_ASSIGNMENT 1_. Print the listing line for line, beginning with its first line and stopping after the line that contains "4. devops工具,CI", with both ends included. Leave the pictures out of your answer.

_PROVIDED PASSAGE_.
=== Begin Enclosure ===

- Date: 13–19 June
- Edition: 21st
- Category: 250 Series (men) International (women)
- Surface: Grass / outdoor
- Location: Rosmalen, 's-Hertogenbosch, Netherlands
- Venue: Autotron park

Champions

Men's singles
- Sergiy Stakhovsky

Women's singles
- Justine Henin

Men's doubles
- Robert Lindstedt / Horia Tecău

Women's doubles
- Alla Kudryavtseva / Anastasia Rodionova
| UNICEF Open |

= 2010 UNICEF Open =

Tennis tournament

The 2010 UNICEF Open was a tennis tournament played on outdoor grass courts. It was the 21st edition of the UNICEF Open, and was part of the 250 Series of the 2010 ATP World Tour, and of the WTA International tournaments of the 2010 WTA Tour. Both the men's and the women's events took place at the Autotron park in Rosmalen, 's-Hertogenbosch, Netherlands, from 13 June through 19 June 2010. Sergiy Stakhovsky and Justine Henin won the singles titles.

=== End Enclosure ===

(Stored entries)

=== Begin Enclosure ===

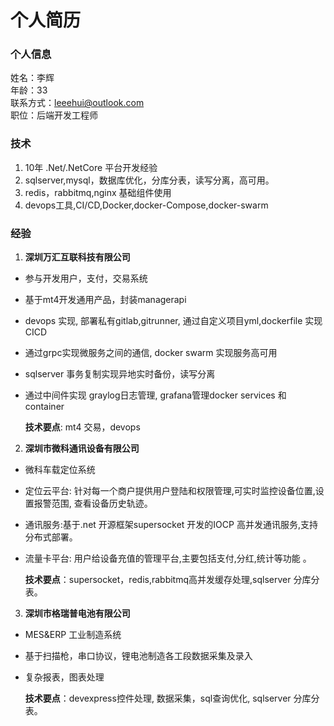 # 个人简历

### 个人信息
姓名：李辉  
年龄：33  
联系方式：leeehui@outlook.com  
职位：后端开发工程师  

### 技术
1. 10年 .Net/.NetCore 平台开发经验
2. sqlserver,mysql，数据库优化，分库分表，读写分离，高可用。
3. redis，rabbitmq,nginx 基础组件使用
4. devops工具,CI/CD,Docker,docker-Compose,docker-swarm

### 经验
1. **深圳万汇互联科技有限公司**
* 参与开发用户，支付，交易系统
* 基于mt4开发通用产品，封装managerapi
* devops 实现, 部署私有gitlab,gitrunner, 通过自定义项目yml,dockerfile 实现CICD
* 通过grpc实现微服务之间的通信, docker swarm 实现服务高可用
* sqlserver 事务复制实现异地实时备份，读写分离
* 通过中间件实现 graylog日志管理, grafana管理docker services 和 container
  
  **技术要点**: mt4 交易，devops
  
2. **深圳市微科通讯设备有限公司**
* 微科车载定位系统
* 定位云平台: 针对每一个商户提供用户登陆和权限管理,可实时监控设备位置,设置报警范围, 查看设备历史轨迹。
* 通讯服务:基于.net 开源框架supersocket 开发的IOCP 高并发通讯服务,支持分布式部署。
* 流量卡平台: 用户给设备充值的管理平台,主要包括支付,分红,统计等功能 。
  
  **技术要点**：supersocket，redis,rabbitmq高并发缓存处理,sqlserver 分库分表。
  
3. **深圳市格瑞普电池有限公司**
* MES&ERP 工业制造系统
* 基于扫描枪，串口协议，锂电池制造各工段数据采集及录入
* 复杂报表，图表处理
  
  **技术要点**：devexpress控件处理, 数据采集，sql查询优化, sqlserver 分库分表。
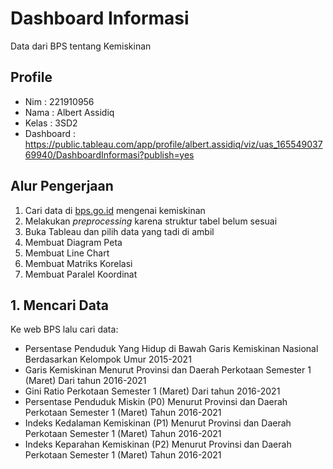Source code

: # Dashboard Informasi
Data dari BPS tentang Kemiskinan

## Profile
- Nim       : 221910956
- Nama      : Albert Assidiq
- Kelas     : 3SD2
- Dashboard : https://public.tableau.com/app/profile/albert.assidiq/viz/uas_16554903769940/DashboardInformasi?publish=yes

## Alur Pengerjaan
1. Cari data di [bps.go.id](https://www.bps.go.id/) mengenai kemiskinan
2. Melakukan *preprocessing* karena struktur tabel belum sesuai
3. Buka Tableau dan pilih data yang tadi di ambil
4. Membuat Diagram Peta
5. Membuat Line Chart
6. Membuat Matriks Korelasi
7. Membuat Paralel Koordinat

## 1. Mencari Data
Ke web BPS lalu cari data:
- Persentase Penduduk Yang Hidup di Bawah Garis Kemiskinan Nasional Berdasarkan Kelompok Umur 2015-2021
- Garis Kemiskinan Menurut Provinsi dan Daerah Perkotaan Semester 1 (Maret) Dari tahun 2016-2021
- Gini Ratio Perkotaan Semester 1 (Maret) Dari tahun 2016-2021
- Persentase Penduduk Miskin (P0) Menurut Provinsi dan Daerah Perkotaan Semester 1 (Maret) Tahun 2016-2021
- Indeks Kedalaman Kemiskinan (P1) Menurut Provinsi dan Daerah Perkotaan Semester 1 (Maret) Tahun 2016-2021
- Indeks Keparahan Kemiskinan (P2) Menurut Provinsi dan Daerah Perkotaan Semester 1 (Maret) Tahun 2016-2021
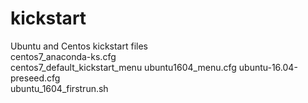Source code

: # kickstart
Ubuntu and Centos kickstart files  
centos7_anaconda-ks.cfg  
centos7_default_kickstart_menu 
ubuntu1604_menu.cfg
ubuntu-16.04-preseed.cfg  
ubuntu_1604_firstrun.sh  
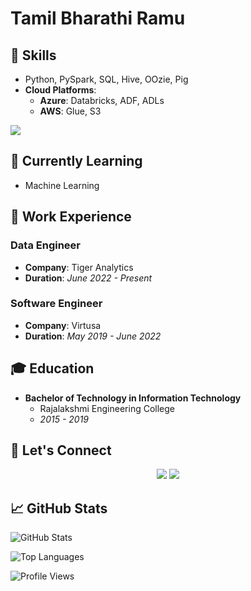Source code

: # Tamil Bharathi Ramu

## 🔧 Skills
- Python, PySpark, SQL, Hive, OOzie, Pig
- **Cloud Platforms**: 
  - **Azure**: Databricks, ADF, ADLs
  - **AWS**: Glue, S3

<p align="left">
  <a href="https://skillicons.dev">
    <img src="https://skillicons.dev/icons?i=python,azure,aws" />
  </a>
</p>

## 🌱 Currently Learning
- Machine Learning


## 💼 Work Experience

### Data Engineer
- **Company**: Tiger Analytics 
- **Duration**: <i>June 2022 - Present</i>

### Software Engineer
- **Company**: Virtusa 
- **Duration**: <i>May 2019 - June 2022</i>


## 🎓 Education
- **Bachelor of Technology in Information Technology**
  - Rajalakshmi Engineering College
  - <i>2015 - 2019</i>


## 💬 Let's Connect
<p align="center">
  <a href="https://www.linkedin.com/in/tamil-bharathi-ramu"><img src="https://img.shields.io/badge/LinkedIn-Tamil%20Bharathi%20Ramu-blue?style=for-the-badge&logo=linkedin"></a>
  <a href="mailto:tbharathiramu@gmail.com"><img src="https://img.shields.io/badge/Email-tbharathiramu@gmail.com-red?style=for-the-badge&logo=gmail"></a>
</p>
<!--- [LinkedIn](www.linkedin.com/in/tamil-bharathi-ramu)
- [Email](mailto:tbharathiramu@gmail.com)
-->

## 📈 GitHub Stats
<p align="left">
  <img src="https://github-readme-stats.vercel.app/api?username=TamilBharathiR&show_icons=true&theme=radical" alt="GitHub Stats"/>
</p>
<p align="left">
  <img src="https://github-readme-stats.vercel.app/api/top-langs/?username=TamilBharathiR&layout=compact&theme=radical" alt="Top Languages"/>
</p>
<p align="left">
  <img src="https://komarev.com/ghpvc/?username=TamilBharathiR&color=red" alt="Profile Views"/>
</p>
<!---
TamilBharathiR/TamilBharathiR is a ✨ special ✨ repository because its `README.md` (this file) appears on your GitHub profile.
You can click the Preview link to take a look at your changes.
--->
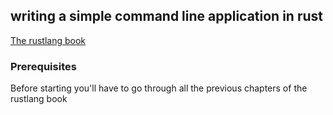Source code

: ## writing a  simple command line application in rust
[The rustlang book](https://doc.rust-lang.org/book/ch12-00-an-io-project.html)

### Prerequisites
Before starting you'll have to go through all the previous chapters of the rustlang book
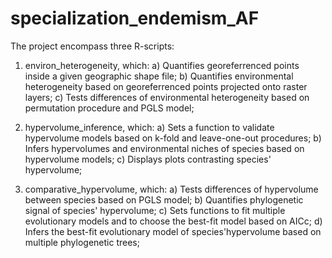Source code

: # specialization_endemism_AF
The project encompass three R-scripts:

1) environ_heterogeneity, which: 
a) Quantifies georeferrenced points inside a given geographic shape file;
b) Quantifies environmental heterogeneity based on georeferrenced points projected onto raster layers;
c) Tests differences of environmental heterogeneity based on permutation procedure and PGLS model;

2) hypervolume_inference, which:
a) Sets a function to validate hypervolume models based on k-fold and leave-one-out procedures;
b) Infers hypervolumes and environmental niches of species based on hypervolume models;
c) Displays plots contrasting species' hypervolume;

3) comparative_hypervolume, which:
a) Tests differences of hypervolume between species based on PGLS model;
b) Quantifies phylogenetic signal of species' hypervolume;
c) Sets functions to fit multiple evolutionary models and to choose the best-fit model based on AICc;
d) Infers the best-fit evolutionary model of species'hypervolume based on multiple phylogenetic trees;
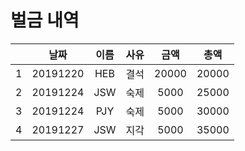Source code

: # 벌금 내역

|   |날짜|이름|사유|금액|총액|  
|:---:|:---:|:---:|:---:|:---:|:---:|  
|1|20191220|HEB|결석|20000|20000|
|2|20191224|JSW|숙제|5000|25000|
|3|20191224|PJY|숙제|5000|30000|
|4|20191227|JSW|지각|5000|35000|

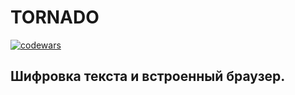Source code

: # TORNADO 
[![codewars](https://www.codewars.com/users/username/badges/small)](https://www.codewars.com/users/username) 
## Шифровка текста и встроенный браузер. 

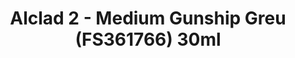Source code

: ---
layout: product
title: "Alclad 2 - Medium Gunship Greu (FS361766) 30ml"
price: "TBA" 
desc: "N/A"
img_path: "/assets/img/ALCE621.jpg"
brand: "N/A"
available: false
special_offer: false
new: false
soon: false
cat: "040000"
subcat: "040300"
subsubcat: "0N/A"
sifra: "ALCE621"
popular: true
---
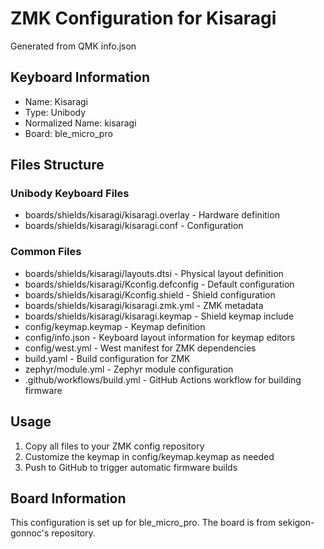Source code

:# ZMK Configuration for Kisaragi

Generated from QMK info.json

## Keyboard Information
- Name: Kisaragi
- Type: Unibody
- Normalized Name: kisaragi
- Board: ble_micro_pro

## Files Structure

### Unibody Keyboard Files
- boards/shields/kisaragi/kisaragi.overlay - Hardware definition
- boards/shields/kisaragi/kisaragi.conf - Configuration

### Common Files
- boards/shields/kisaragi/layouts.dtsi - Physical layout definition
- boards/shields/kisaragi/Kconfig.defconfig - Default configuration
- boards/shields/kisaragi/Kconfig.shield - Shield configuration
- boards/shields/kisaragi/kisaragi.zmk.yml - ZMK metadata
- boards/shields/kisaragi/kisaragi.keymap - Shield keymap include
- config/keymap.keymap - Keymap definition
- config/info.json - Keyboard layout information for keymap editors
- config/west.yml - West manifest for ZMK dependencies
- build.yaml - Build configuration for ZMK
- zephyr/module.yml - Zephyr module configuration
- .github/workflows/build.yml - GitHub Actions workflow for building firmware

## Usage
1. Copy all files to your ZMK config repository
2. Customize the keymap in config/keymap.keymap as needed
3. Push to GitHub to trigger automatic firmware builds

## Board Information
This configuration is set up for ble_micro_pro. The board is from sekigon-gonnoc's repository.
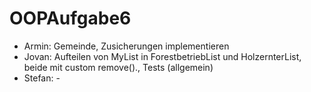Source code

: # OOPAufgabe6

* Armin: Gemeinde, Zusicherungen implementieren
* Jovan: Aufteilen von MyList in ForestbetriebList und HolzernterList, beide mit custom remove()., Tests (allgemein)
* Stefan: -
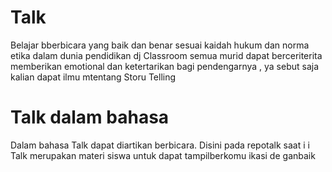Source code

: # Talk
Belajar bberbicara yang baik dan benar sesuai kaidah hukum dan norma etika dalam dunia pendidikan dj Classroom semua murid dapat berceriterita memberikan emotional dan ketertarikan bagi pendengarnya , ya sebut saja kalian dapat ilmu mtentang Storu Telling
# Talk dalam bahasa
Dalam bahasa Talk dapat diartikan berbicara.
Disini pada repotalk saat i i Talk merupakan materi siswa untuk dapat tampilberkomu ikasi de
 ganbaik
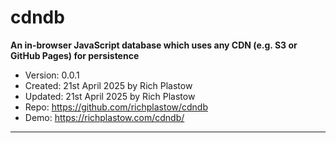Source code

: # cdndb

**An in-browser JavaScript database which uses any CDN (e.g. S3 or GitHub Pages) for persistence**

- Version: 0.0.1
- Created: 21st April 2025 by Rich Plastow
- Updated: 21st April 2025 by Rich Plastow
- Repo: <https://github.com/richplastow/cdndb>
- Demo: <https://richplastow.com/cdndb/>

---

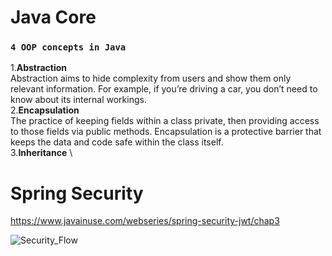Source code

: # Java Core

### `4 OOP concepts in Java`
1.**Abstraction** \
    Abstraction aims to hide complexity from users and show them only relevant information. For example, if you’re driving a car, you don’t need to know about its internal workings. \
2.**Encapsulation** \
    The practice of keeping fields within a class private, then providing access to those fields via public methods. Encapsulation is a protective barrier that keeps the data and code safe within the class itself. \
3.**Inheritance** \

# Spring Security 
https://www.javainuse.com/webseries/spring-security-jwt/chap3 

![Security_Flow](https://www.javainuse.com/series-2-2-min.jpg)

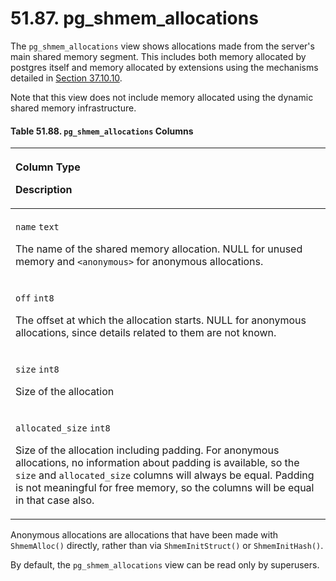 # 51.87. pg\_shmem\_allocations

The `pg_shmem_allocations` view shows allocations made from the server's main shared memory segment. This includes both memory allocated by postgres itself and memory allocated by extensions using the mechanisms detailed in [Section 37.10.10](https://www.postgresql.org/docs/13/xfunc-c.html#XFUNC-SHARED-ADDIN).

Note that this view does not include memory allocated using the dynamic shared memory infrastructure.

#### **Table 51.88. `pg_shmem_allocations` Columns**

<table>
  <thead>
    <tr>
      <th style="text-align:left">
        <p>Column Type</p>
        <p>Description</p>
      </th>
    </tr>
  </thead>
  <tbody>
    <tr>
      <td style="text-align:left">
        <p><code>name</code>  <code>text</code>
        </p>
        <p>The name of the shared memory allocation. NULL for unused memory and <code>&lt;anonymous&gt;</code> for
          anonymous allocations.</p>
      </td>
    </tr>
    <tr>
      <td style="text-align:left">
        <p><code>off</code>  <code>int8</code>
        </p>
        <p>The offset at which the allocation starts. NULL for anonymous allocations,
          since details related to them are not known.</p>
      </td>
    </tr>
    <tr>
      <td style="text-align:left">
        <p><code>size</code>  <code>int8</code>
        </p>
        <p>Size of the allocation</p>
      </td>
    </tr>
    <tr>
      <td style="text-align:left">
        <p><code>allocated_size</code>  <code>int8</code>
        </p>
        <p>Size of the allocation including padding. For anonymous allocations, no
          information about padding is available, so the <code>size</code> and <code>allocated_size</code> columns
          will always be equal. Padding is not meaningful for free memory, so the
          columns will be equal in that case also.</p>
      </td>
    </tr>
  </tbody>
</table>

Anonymous allocations are allocations that have been made with `ShmemAlloc()` directly, rather than via `ShmemInitStruct()` or `ShmemInitHash()`.

By default, the `pg_shmem_allocations` view can be read only by superusers.

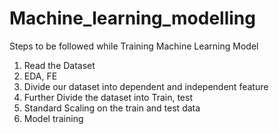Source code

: # Machine_learning_modelling
Steps to be followed while Training Machine Learning Model
1. Read the Dataset
2. EDA, FE
3. Divide our dataset into dependent and independent feature
4. Further Divide the dataset into Train, test
5. Standard Scaling on the train and test data
6. Model training 
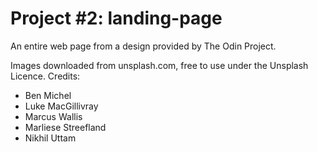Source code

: # Project #2: landing-page
An entire web page from a design provided by The Odin Project.

Images downloaded from unsplash.com, free to use under the Unsplash Licence. Credits:
* Ben Michel
* Luke MacGillivray
* Marcus Wallis
* Marliese Streefland
* Nikhil Uttam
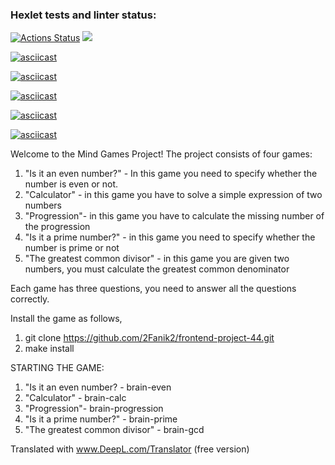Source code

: ### Hexlet tests and linter status:
[![Actions Status](https://github.com/2Fanik2/frontend-project-44/workflows/hexlet-check/badge.svg)](https://github.com/2Fanik2/frontend-project-44/actions)
<a href="https://codeclimate.com/github/2Fanik2/frontend-project-44/maintainability"><img src="https://api.codeclimate.com/v1/badges/1374c79e3991e5019106/maintainability" /></a>




[![asciicast](https://asciinema.org/a/XCIT68J4dwAhlKvszCplhnHgD.png)](https://asciinema.org/a/XCIT68J4dwAhlKvszCplhnHgD)

[![asciicast](https://asciinema.org/a/idNvZKT5DllCmBovLpIXrhJhJ.png)](https://asciinema.org/a/idNvZKT5DllCmBovLpIXrhJhJ)

[![asciicast](https://asciinema.org/a/193hQowdTM5685ysOdo2dvGGa.png)](https://asciinema.org/a/193hQowdTM5685ysOdo2dvGGa)

[![asciicast](https://asciinema.org/a/aSu8notrpzdlOLkhUUWkpuv6k.png)](https://asciinema.org/a/aSu8notrpzdlOLkhUUWkpuv6k)

[![asciicast](https://asciinema.org/a/WmAJPgouCiojYUIwmh88b44Vb.png)](https://asciinema.org/a/WmAJPgouCiojYUIwmh88b44Vb)





Welcome to the Mind Games Project!
The project consists of four games:
1) "Is it an even number?" - In this game you need to specify whether the number is even or not.
2) "Calculator" - in this game you have to solve a simple expression of two numbers 
3) "Progression"- in this game you have to calculate the missing number of the progression
4) "Is it a prime number?" - in this game you need to specify whether the number is prime or not
5) "The greatest common divisor" - in this game you are given two numbers, you must calculate the greatest common denominator 

Each game has three questions, you need to answer all the questions correctly.


Install the game as follows, 
1) git clone https://github.com/2Fanik2/frontend-project-44.git
2) make install 

STARTING THE GAME:
1) "Is it an even number? - brain-even 
2) "Calculator" - brain-calc
3) "Progression"- brain-progression
4) "Is it a prime number?" - brain-prime
5) "The greatest common divisor" - brain-gcd

Translated with www.DeepL.com/Translator (free version)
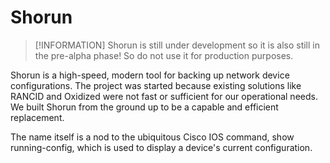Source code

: # Shorun

> [!INFORMATION]
> Shorun is still under development so it is also still in the pre-alpha phase! So do not use it for production purposes.

Shorun is a high-speed, modern tool for backing up network device configurations. The project was started because existing solutions like RANCID and Oxidized were not fast or sufficient for our operational needs. We built Shorun from the ground up to be a capable and efficient replacement.

The name itself is a nod to the ubiquitous Cisco IOS command, show running-config, which is used to display a device's current configuration.

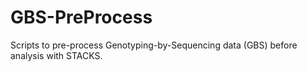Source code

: # GBS-PreProcess
Scripts to pre-process Genotyping-by-Sequencing data (GBS) before analysis with STACKS.
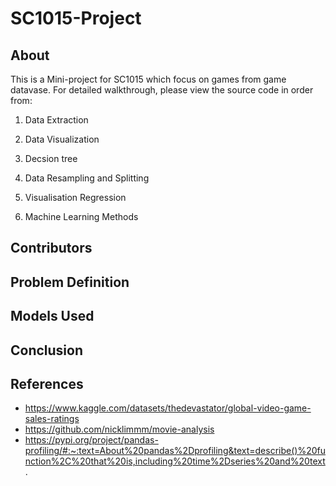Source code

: # SC1015-Project

## About
This is a Mini-project for SC1015 which focus on games from game datavase. For detailed walkthrough, please view the source code in order from:
1. Data Extraction
2. Data Visualization
3. Decsion tree



0. Data Resampling and Splitting
0. Visualisation Regression
0. Machine Learning Methods

## Contributors

## Problem Definition

## Models Used

## Conclusion

## References
- https://www.kaggle.com/datasets/thedevastator/global-video-game-sales-ratings
- https://github.com/nicklimmm/movie-analysis
- https://pypi.org/project/pandas-profiling/#:~:text=About%20pandas%2Dprofiling&text=describe()%20function%2C%20that%20is,including%20time%2Dseries%20and%20text.
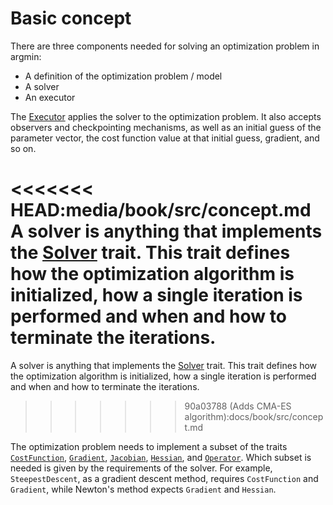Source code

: # Basic concept

There are three components needed for solving an optimization problem in argmin:

* A definition of the optimization problem / model
* A solver
* An executor

The [Executor](https://docs.rs/argmin/latest/argmin/core/struct.Executor.html) applies the solver to the optimization problem.
It also accepts observers and checkpointing mechanisms, as well as an initial guess of the parameter vector, the cost function value at that initial guess, gradient, and so on.

<<<<<<< HEAD:media/book/src/concept.md
A solver is anything that implements the [Solver](https://docs.rs/argmin/latest/argmin/core/trait.Solver.html) trait.
This trait defines how the optimization algorithm is initialized, how a single iteration is performed and when and how to terminate the iterations.
=======
A solver is anything that implements the [Solver](https://docs.rs/argmin/latest/argmin/core/trait.Solver.html) trait. This trait defines how the optimization algorithm is initialized, how a single iteration is performed and when and how to terminate the iterations.
>>>>>>> 90a03788 (Adds CMA-ES algorithm):docs/book/src/concept.md

The optimization problem needs to implement a subset of the traits
[`CostFunction`](https://docs.rs/argmin/latest/argmin/core/trait.CostFunction.html),
[`Gradient`](https://docs.rs/argmin/latest/argmin/core/trait.Gradient.html),
[`Jacobian`](https://docs.rs/argmin/latest/argmin/core/trait.Jacobian.html),
[`Hessian`](https://docs.rs/argmin/latest/argmin/core/trait.Hessian.html), and
[`Operator`](https://docs.rs/argmin/latest/argmin/core/trait.Operator.html).
Which subset is needed is given by the requirements of the solver.
For example, `SteepestDescent`, as a gradient descent method, requires `CostFunction` and `Gradient`, while Newton's method expects `Gradient` and `Hessian`.

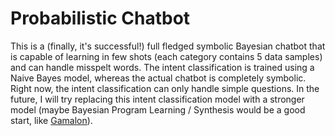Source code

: # Probabilistic Chatbot
This is a (finally, it's successful!) full fledged symbolic Bayesian chatbot that is capable of learning in few shots (each category contains 5 data samples) and can handle misspelt words. The intent classification is trained using a Naive Bayes model, whereas the actual chatbot is completely symbolic. Right now, the intent classification can only handle simple questions. In the future, I will try replacing this intent classification model with a stronger model (maybe Bayesian Program Learning / Synthesis would be a good start, like [Gamalon](https://gamalon.com/)).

=== End Enclosure ===

_ASSIGNMENT 2_.
Answer these about the 2010 UNICEF Open text:
(a) Who won the men's doubles?
(b) On what surface was the tournament played?
(c) At what venue did the events take place?

_EXERCISE SOLUTION 1_.
 # 个人简历

### 个人信息
姓名：李辉  
年龄：33  
联系方式：leeehui@outlook.com  
职位：后端开发工程师  

### 技术
1. 10年 .Net/.NetCore 平台开发经验
2. sqlserver,mysql，数据库优化，分库分表，读写分离，高可用。
3. redis，rabbitmq,nginx 基础组件使用
4. devops工具,CI/CD,Docker,docker-Compose,docker-swarm

_EXERCISE SOLUTION 2_.
(a) Robert Lindstedt / Horia Tecău
(b) Outdoor grass courts
(c) Autotron park, in Rosmalen, 's-Hertogenbosch, Netherlands